THE OLD STONE MILL
If the round tower at Newport was not Benedict Arnold's wind-mill, and any one or two of several other things, it is probably a relic of the occupancy of this country by Thorwald and his Norsemen. After coasting Wonderstrands (Cape Cod), in the year 1007, they built a town that is known to historians—if not in their histories—as Norumbega, the lost city of New England. It is now fancied that the city stood on the Charles River, near Waltham, Massachusetts, where a monument may be erected, but it is also believed that they reached the neighborhood of Newport, Rhode Island. After this tower—popularly called the old stone mill-was built, a seer among the Narragansetts had a vision in which he foresaw that when the last remnant of the structure had fallen, and not one stone had been left on another, the Indian race would vanish from this continent. The work of its extermination seems, indeed, to have begun with the possession of the coast by white men, and the fate of the aborigines is easily read.
ORIGIN OF A NAME
The origin of many curious geographical names has become an object of mere surmise, and this is the more the pity because they suggest such picturesque possibilities. We would like to know, for instance, how Burnt Coat and Smutty Nose came by such titles. The conglomerate that strews the fields south of Boston is locally known as Roxbury pudding-stone, and, according to Dr. Holmes, the masses are fragments of a pudding, as big as the State-house dome, that the family of a giant flung about, in a fit of temper, and that petrified where it fell. But that would have been called pudding-stone, anyway, from its appearance. The circumstance that named the reef of Norman's Woe has passed out of record, though it is known that goodman Norman and his son settled there in the seventeenth century. It is Longfellow who has endowed the rock with this legend, for he depicts a wreck there in the fury of a winter storm in 1680—the wreck of the Hesperus, Richard Norman, master, from which went ashore next morning the body of an unknown and beautiful girl, clad in ice and lashed to a broken mast.

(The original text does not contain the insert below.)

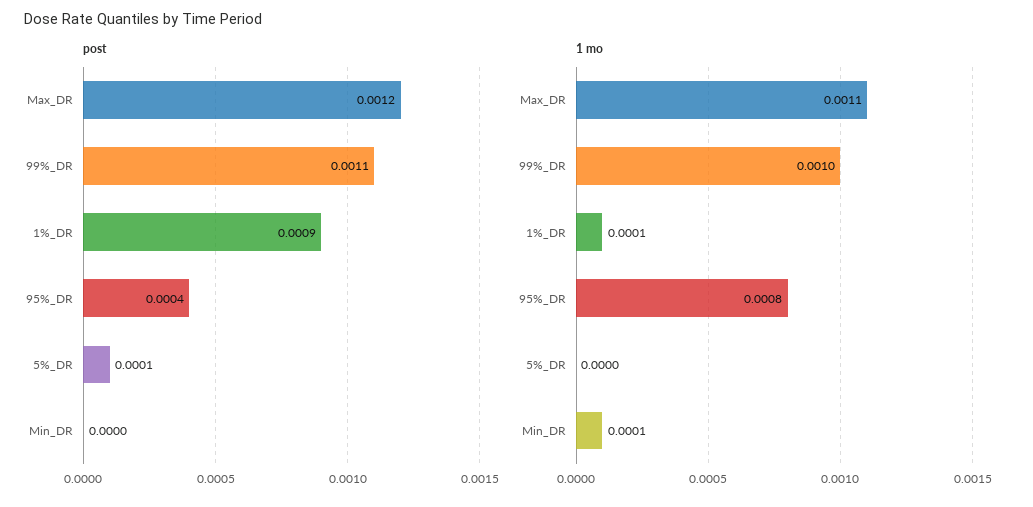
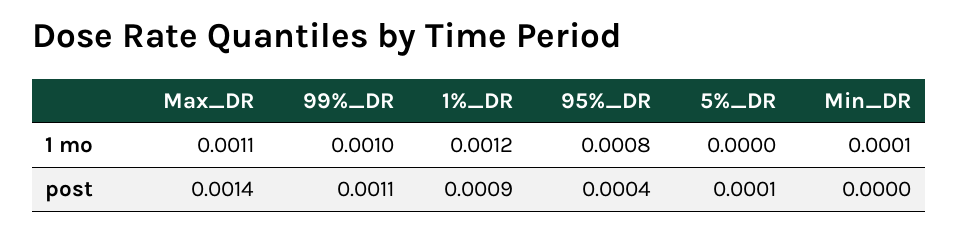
post, Max_DR: 0.0012 -> 0.0014
1 mo, 1%_DR: 0.0001 -> 0.0012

But one of the oddest preservations of an apposite in name is found in the legend of Point Judith, Rhode Island, an innocent double entendre. About two centuries ago a vessel was driving toward the coast in a gale, with rain and mist. The skipper's eyes were old and dim, so he got his daughter Judith to stand beside him at the helm, as he steered the vessel over the foaming surges. Presently she cried, “Land, father! I see land!” “Where away?” he asked. But he could not see what she described, and the roar of the wind drowned her voice, so he shouted, “Point, Judith! Point!” The girl pointed toward the quarter where she saw the breakers, and the old mariner changed his course and saved his ship from wreck. On reaching port he told the story of his daughter's readiness, and other captains, when they passed the cape in later days, gave to it the name of Point Judith.
MICAH ROOD APPLES
In Western Florida they will show roses to you that drop red dew, like blood, and have been doing so these many years, for they sprang out of the graves of women and children who had been cruelly killed by Indians. But there is something queerer still about the Micah Rood—or “Mike”—apples of Franklin, Connecticut, which are sweet, red of skin, snowy of pulp, and have a red spot, like a blood-drop, near the core; hence they are sometimes known as bloody-hearts. Micah Rood was a farmer in Franklin in 1693. Though avaricious he was somewhat lazy, and was more prone to dream of wealth than to work for it. But people whispered that he did some hard and sharp work on the night after the peddler came to town—the slender man with a pack filled with jewelry and knickknacks—because on the morning after that visit the peddler was found, beneath an apple-tree on Rood farm, with his pack rifled and his skull split open.
Suspicion pointed at Rood, and, while nothing was proved against him, he became gloomy, solitary, and morose, keeping his own counsels more faithfully than ever—though he never was disposed to take counsel of other people. If he had expected to profit by the crime he was obviously disappointed, for he became poorer than ever, and his farm yielded less and less. To be sure, he did little work on it. When the apples ripened on the tree that had spread its branches above the peddler's body, the neighbors wagged their heads and whispered the more, for in the centre of each apple was a drop of the peddler's blood: a silent witness and judgment, they said, and the result of a curse that the dying man had invoked against his murderer. Micah Rood died soon after, without saying anything that his fellow-villagers might be waiting to hear, but his tree is still alive and its strange fruit has been grafted on hundreds of orchards.